There are many ways to improve balance, reduce falls risk and maintain independence.
Some medications, including sleeping tablets are associated with an increased risk of falling. Also, taking four or more medications can increase your falls risk. If you are concerned that your medications may be increasing your falls risk
- Discuss medications with your doctor
- Take medications as prescribed
- Avoid sleeping tablets
- See your pharmacist if you have trouble managing your medications.
- Refer to tips on "Safe use of Medicines" page.
Health conditions including vision, arthritis, dizziness, blood pressure, stroke, and incontinence affect people's balance. Falls prevention health professionals work in community health centres (may require doctor's referral), as well as in private settings.
- Have your eyes tested every two years.
- Use separate glasses for reading and distance if you have trouble judging distances with bifocals. Removal of cataracts can reduce people's risk of hip fracture.
- If you get dizzy when standing, sit down until the dizziness passes, then stand up again slowly. Discuss this with your doctor.
Health professionals can give individual advice on exercises for balance, strength and fitness.
- Balance exercises can be done at home with just the kitchen bench to hold onto, and in community centres or gyms.
- Tai Chi can improve balance.
- Contact your community health centre, ask your doctor or visit the Australian Physiotherapy Association Website: www.physiotherapy.asn.au
- Ask your local gym if they run Living Longer Living Stronger programs for over 50s, or contact the Council on the Ageing.
Feet and Footwear
- Painful or swollen feet make walking difficult and some footwear can cause slips, trips or stumbles.

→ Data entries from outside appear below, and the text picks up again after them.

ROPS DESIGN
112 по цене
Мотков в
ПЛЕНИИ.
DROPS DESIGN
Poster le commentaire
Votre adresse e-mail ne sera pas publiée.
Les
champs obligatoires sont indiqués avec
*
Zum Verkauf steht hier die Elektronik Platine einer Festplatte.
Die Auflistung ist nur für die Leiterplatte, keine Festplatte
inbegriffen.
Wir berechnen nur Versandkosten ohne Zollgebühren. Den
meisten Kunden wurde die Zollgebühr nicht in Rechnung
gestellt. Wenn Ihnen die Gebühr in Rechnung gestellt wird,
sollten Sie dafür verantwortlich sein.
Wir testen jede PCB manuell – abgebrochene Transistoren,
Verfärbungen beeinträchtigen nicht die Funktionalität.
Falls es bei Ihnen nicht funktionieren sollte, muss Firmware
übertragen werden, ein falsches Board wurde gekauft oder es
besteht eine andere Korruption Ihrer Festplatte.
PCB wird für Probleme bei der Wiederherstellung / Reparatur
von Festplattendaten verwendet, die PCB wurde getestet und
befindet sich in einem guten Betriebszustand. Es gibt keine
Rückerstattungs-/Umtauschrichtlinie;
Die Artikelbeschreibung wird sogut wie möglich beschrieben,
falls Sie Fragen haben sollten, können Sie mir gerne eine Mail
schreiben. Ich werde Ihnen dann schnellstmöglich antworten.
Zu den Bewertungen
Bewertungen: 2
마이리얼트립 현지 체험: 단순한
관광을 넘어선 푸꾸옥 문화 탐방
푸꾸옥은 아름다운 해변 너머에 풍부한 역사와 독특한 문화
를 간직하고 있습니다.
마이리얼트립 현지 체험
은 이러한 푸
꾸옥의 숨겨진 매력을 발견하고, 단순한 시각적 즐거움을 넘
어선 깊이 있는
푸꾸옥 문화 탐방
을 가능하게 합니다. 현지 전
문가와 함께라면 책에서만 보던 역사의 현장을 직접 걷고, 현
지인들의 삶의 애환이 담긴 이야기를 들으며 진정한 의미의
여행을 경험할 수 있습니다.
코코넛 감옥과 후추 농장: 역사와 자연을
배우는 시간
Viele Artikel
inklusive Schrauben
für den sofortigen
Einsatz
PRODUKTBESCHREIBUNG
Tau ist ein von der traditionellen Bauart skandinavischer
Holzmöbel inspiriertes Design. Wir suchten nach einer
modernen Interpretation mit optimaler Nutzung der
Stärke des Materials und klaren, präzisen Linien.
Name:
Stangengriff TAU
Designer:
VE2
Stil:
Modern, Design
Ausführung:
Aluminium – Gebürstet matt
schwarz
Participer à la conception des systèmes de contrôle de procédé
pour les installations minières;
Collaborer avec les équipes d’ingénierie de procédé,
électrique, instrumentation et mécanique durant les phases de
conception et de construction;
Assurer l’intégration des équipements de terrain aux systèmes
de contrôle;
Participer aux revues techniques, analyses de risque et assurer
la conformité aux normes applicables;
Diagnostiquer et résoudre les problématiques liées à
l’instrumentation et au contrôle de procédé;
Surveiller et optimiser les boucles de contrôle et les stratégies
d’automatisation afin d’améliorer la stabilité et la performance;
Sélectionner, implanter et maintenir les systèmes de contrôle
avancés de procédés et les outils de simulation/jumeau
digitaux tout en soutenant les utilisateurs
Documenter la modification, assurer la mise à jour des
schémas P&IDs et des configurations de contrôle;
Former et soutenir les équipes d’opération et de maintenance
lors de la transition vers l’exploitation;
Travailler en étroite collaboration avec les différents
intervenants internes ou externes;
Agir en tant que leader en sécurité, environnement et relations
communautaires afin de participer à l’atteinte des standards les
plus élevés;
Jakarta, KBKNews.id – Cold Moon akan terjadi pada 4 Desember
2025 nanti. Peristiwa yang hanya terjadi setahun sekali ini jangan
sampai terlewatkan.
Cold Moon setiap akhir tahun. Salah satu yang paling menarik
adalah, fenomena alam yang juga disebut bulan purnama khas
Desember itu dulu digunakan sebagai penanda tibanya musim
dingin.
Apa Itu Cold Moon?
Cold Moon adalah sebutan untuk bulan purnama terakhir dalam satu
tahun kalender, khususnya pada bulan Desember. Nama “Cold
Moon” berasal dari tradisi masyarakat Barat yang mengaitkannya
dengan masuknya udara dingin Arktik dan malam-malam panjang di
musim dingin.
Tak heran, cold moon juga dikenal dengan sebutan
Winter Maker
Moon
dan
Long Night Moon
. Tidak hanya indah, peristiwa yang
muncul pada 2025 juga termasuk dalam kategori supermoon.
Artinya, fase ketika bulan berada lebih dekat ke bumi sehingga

- See a podiatrist or doctor if your feet are painful, swollen or have pins and needles.
- Wear comfortable, firm-fitting, flat shoes with a low broad heel and soles that grip.

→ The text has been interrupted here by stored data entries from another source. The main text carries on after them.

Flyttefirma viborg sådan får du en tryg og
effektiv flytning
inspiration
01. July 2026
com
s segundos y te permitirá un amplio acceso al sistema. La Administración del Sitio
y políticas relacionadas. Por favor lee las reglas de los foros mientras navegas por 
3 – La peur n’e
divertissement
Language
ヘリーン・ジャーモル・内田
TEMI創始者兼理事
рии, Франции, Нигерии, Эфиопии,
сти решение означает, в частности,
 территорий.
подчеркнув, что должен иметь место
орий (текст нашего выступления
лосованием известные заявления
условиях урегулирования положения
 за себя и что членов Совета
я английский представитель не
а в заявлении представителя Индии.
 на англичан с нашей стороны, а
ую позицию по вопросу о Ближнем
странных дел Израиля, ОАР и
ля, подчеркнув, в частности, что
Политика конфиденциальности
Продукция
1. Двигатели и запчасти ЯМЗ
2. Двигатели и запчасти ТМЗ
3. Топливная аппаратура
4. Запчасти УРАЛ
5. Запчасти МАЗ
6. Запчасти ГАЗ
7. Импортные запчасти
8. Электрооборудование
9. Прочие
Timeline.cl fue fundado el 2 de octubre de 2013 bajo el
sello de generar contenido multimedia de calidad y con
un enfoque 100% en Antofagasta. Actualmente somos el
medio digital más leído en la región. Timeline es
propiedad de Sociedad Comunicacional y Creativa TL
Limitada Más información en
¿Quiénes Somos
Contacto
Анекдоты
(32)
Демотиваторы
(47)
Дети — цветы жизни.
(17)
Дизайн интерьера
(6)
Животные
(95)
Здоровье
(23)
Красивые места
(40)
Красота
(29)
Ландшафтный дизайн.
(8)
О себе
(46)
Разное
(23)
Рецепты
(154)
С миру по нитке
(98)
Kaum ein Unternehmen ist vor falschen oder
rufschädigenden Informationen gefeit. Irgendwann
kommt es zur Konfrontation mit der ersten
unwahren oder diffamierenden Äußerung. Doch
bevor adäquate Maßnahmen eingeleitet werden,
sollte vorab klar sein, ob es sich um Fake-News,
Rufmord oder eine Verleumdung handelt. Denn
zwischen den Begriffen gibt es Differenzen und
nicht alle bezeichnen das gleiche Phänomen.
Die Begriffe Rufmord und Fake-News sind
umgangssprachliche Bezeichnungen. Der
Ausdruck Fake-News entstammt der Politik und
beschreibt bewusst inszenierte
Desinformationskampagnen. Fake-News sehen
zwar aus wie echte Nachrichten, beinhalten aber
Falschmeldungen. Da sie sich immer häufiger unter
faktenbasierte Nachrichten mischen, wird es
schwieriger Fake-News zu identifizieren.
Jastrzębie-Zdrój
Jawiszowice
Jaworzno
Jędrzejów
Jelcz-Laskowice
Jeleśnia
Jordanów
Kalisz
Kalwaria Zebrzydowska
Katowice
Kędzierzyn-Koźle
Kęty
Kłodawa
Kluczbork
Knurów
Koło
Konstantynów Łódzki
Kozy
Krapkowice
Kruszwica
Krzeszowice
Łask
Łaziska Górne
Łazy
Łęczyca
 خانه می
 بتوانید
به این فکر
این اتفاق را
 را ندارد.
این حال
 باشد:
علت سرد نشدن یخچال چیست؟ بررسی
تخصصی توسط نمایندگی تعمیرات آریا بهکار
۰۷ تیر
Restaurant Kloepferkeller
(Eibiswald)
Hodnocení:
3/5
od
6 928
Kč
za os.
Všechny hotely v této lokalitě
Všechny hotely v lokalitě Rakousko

- Do not wear poorly fitting slippers or walk in socks.
- If you have difficulty finding shoes, ask your podiatrist about specialist shoe stores.
Numerous aids are available to assist people with walking, including walking sticks and frames. Advice can be obtained from qualified staff (physiotherapist, occupational therapist, equipment provider) on the right type, height and use of aid.

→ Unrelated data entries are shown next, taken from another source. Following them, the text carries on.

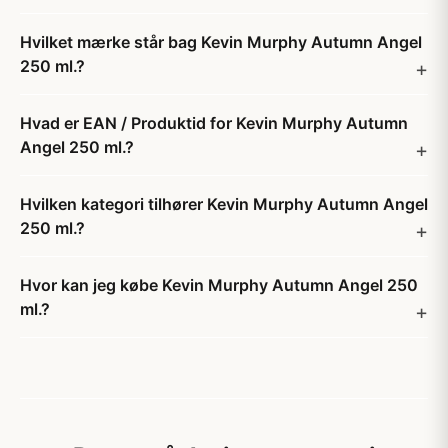
Hvilket mærke står bag Kevin Murphy Autumn Angel
250 ml.?
Hvad er EAN / Produktid for Kevin Murphy Autumn
Angel 250 ml.?
Hvilken kategori tilhører Kevin Murphy Autumn Angel
250 ml.?
Hvor kan jeg købe Kevin Murphy Autumn Angel 250
ml.?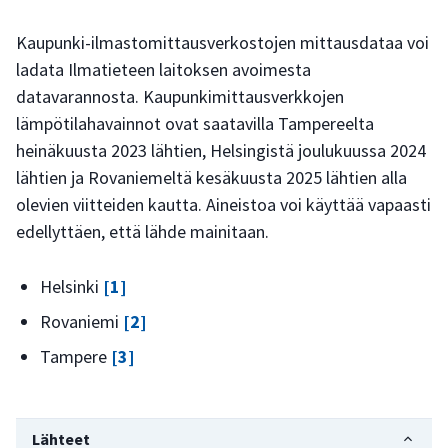
Kaupunki-ilmastomittausverkostojen mittausdataa voi
ladata Ilmatieteen laitoksen avoimesta
datavarannosta. Kaupunkimittausverkkojen
lämpötilahavainnot ovat saatavilla Tampereelta
heinäkuusta 2023 lähtien, Helsingistä joulukuussa 2024
lähtien ja Rovaniemeltä kesäkuusta 2025 lähtien alla
olevien viitteiden kautta. Aineistoa voi käyttää vapaasti
edellyttäen, että lähde mainitaan.
Helsinki
[1]
Rovaniemi
[2]
Tampere
[3]
Lähteet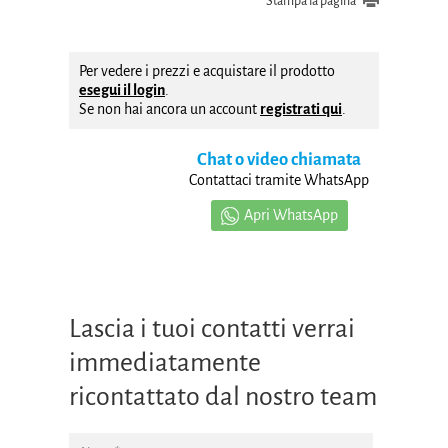
Stampa la pagina
Per vedere i prezzi e acquistare il prodotto
esegui il login
.
Se non hai ancora un account
registrati qui
.
Chat o video chiamata
Contattaci tramite WhatsApp
Apri WhatsApp
Lascia i tuoi contatti verrai
immediatamente
ricontattato dal nostro team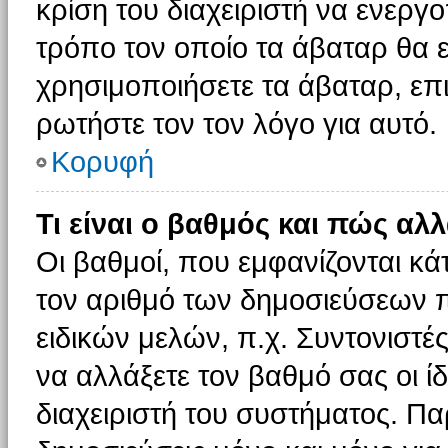
κρίση του διαχειριστή να ενεργο
τρόπο τον οποίο τα άβαταρ θα ε
χρησιμοποιήσετε τα άβαταρ, επι
ρωτήστε τον τον λόγο για αυτό.
Κορυφή
Τι είναι ο βαθμός και πώς αλ
Οι βαθμοί, που εμφανίζονται κ
τον αριθμό των δημοσιεύσεων πο
ειδικών μελών, π.χ. Συντονιστές 
να αλλάξετε τον βαθμό σας οι ίδι
διαχειριστή του συστήματος. Π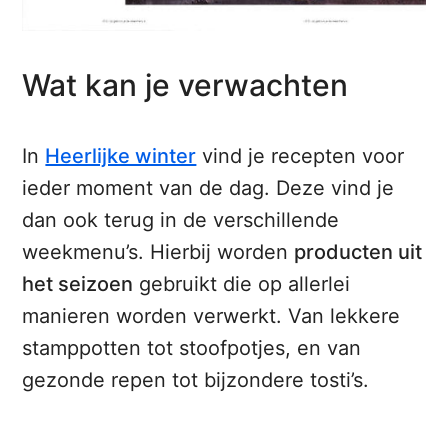
Wat kan je verwachten
In
Heerlijke winter
vind je recepten voor
ieder moment van de dag. Deze vind je
dan ook terug in de verschillende
weekmenu’s. Hierbij worden
producten uit
het seizoen
gebruikt die op allerlei
manieren worden verwerkt. Van lekkere
stamppotten tot stoofpotjes, en van
gezonde repen tot bijzondere tosti’s.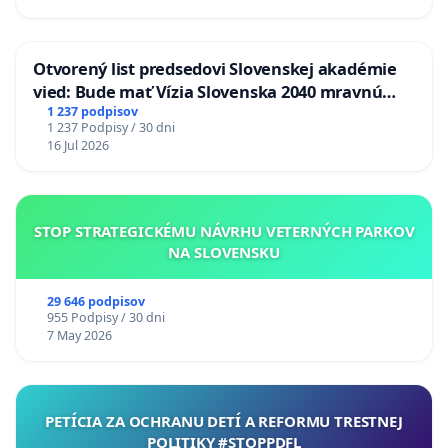
Otvorený list predsedovi Slovenskej akadémie
vied: Bude mať Vízia Slovenska 2040 mravnú
chrbticu?
1 237 podpisov
1 237 Podpisy / 30 dni
16 Jul 2026
STOP STRATEGICKÉMU NÁVRHU VETERNÝCH PARKOV
NA SLOVENSKU
29 646 podpisov
955 Podpisy / 30 dni
7 May 2026
PETÍCIA ZA OCHRANU DETÍ A REFORMU TRESTNEJ
POLITIKY #STOPPDFL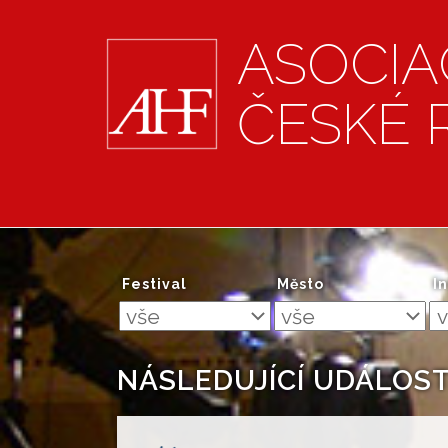
ASOCIA
ČESKÉ 
Festival
Město
I
NÁSLEDUJÍCÍ UDÁLOST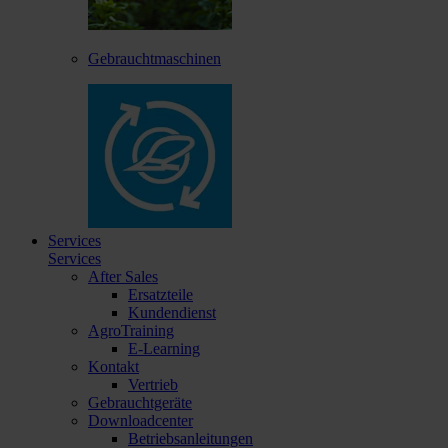
Gebrauchtmaschinen
Services
Services
After Sales
Ersatzteile
Kundendienst
AgroTraining
E-Learning
Kontakt
Vertrieb
Gebrauchtgeräte
Downloadcenter
Betriebsanleitungen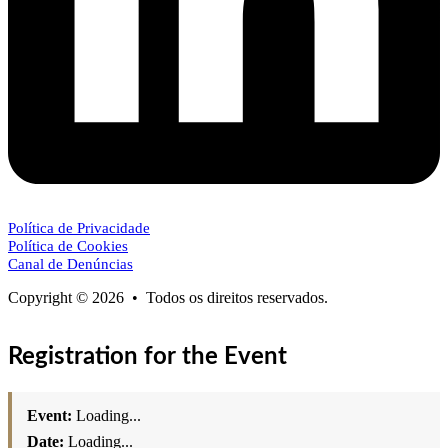
Política de Privacidade
Política de Cookies
Canal de Denúncias
Copyright © 2026 • Todos os direitos reservados.
Registration for the Event
Event:
Loading...
Date:
Loading...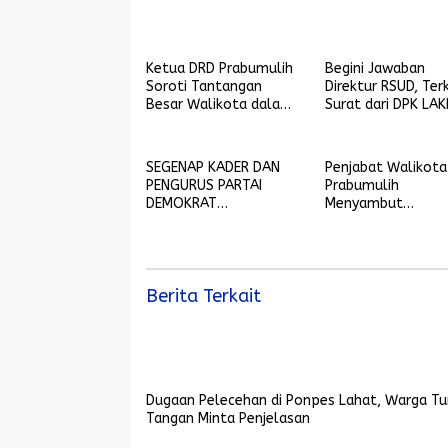
Ketua DRD Prabumulih
Begini Jawaban
Soroti Tantangan
Direktur RSUD, Ter
Besar Walikota dalam
Surat dari DPK LAK
Pembangunan
Soal Gangguan Si
RME
SEGENAP KADER DAN
Penjabat Walikota
PENGURUS PARTAI
Prabumulih
DEMOKRAT
Menyambut
PRABUMULIH
Kedatangan
MENGUCAPKAN
Wakapolda Sumse
SELAMAT HARI RAYA
IDUL FITRI 1445 H-2024
M
Berita Terkait
Dugaan Pelecehan di Ponpes Lahat, Warga Tu
Tangan Minta Penjelasan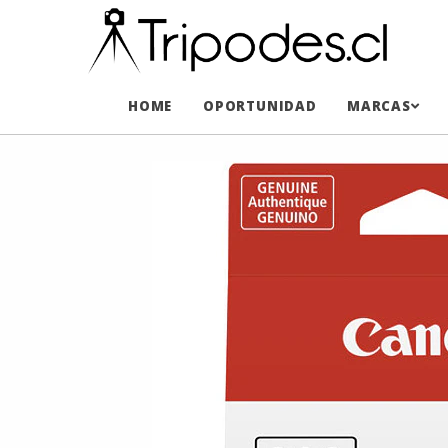
HOME
OPORTUNIDAD
MARCAS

Keep aids well maintained, especially brakes and rubber stoppers.
Flooring: should be dry and non-slip. Remove or stick down rugs and loose carpet
Lighting: ensure adequate lighting, and reduce sun-glare by using a curtain or blinds. Use a light if getting up at night. Our balance is reduced in the dark.
Stairs: need to be well maintained and lit, preferably with light switches at the top and bottom. Marking the edge of steps with a contrasting coloured strip increases safety.
Chairs: avoid chairs with wheels. Feet should reach the floor when sitting.
Bathroom: dry the floor and use rubber mats in shower/ bath. If standing is difficult, see an occupational therapist for advice on installation of rails and bathroom seating.
Bedroom: make sure you can get on and off your bed easily. Arrange shelves and wardrobes so you don?t have to lean or reach too far for frequently used items (including spectacles, walking aids). Remove clutter, clothes from the floor and electrical cords to reduce tripping hazards.
Kitchen: Frequently used objects should be easily reached. See an occupational therapist or the Independent Living Centre Australia webiste www.ilcaustralia.org.au for advice on kitchen equipment, if you have trouble with your hands or vision.
Take care with slippery surfaces and around animals and also:
- be aware of broken paving stones, curbs and changing levels.
- ensure stairs and pathways are well lit, obstacle free and well-maintained
- consider installing rails for balance and support (see occupational therapist).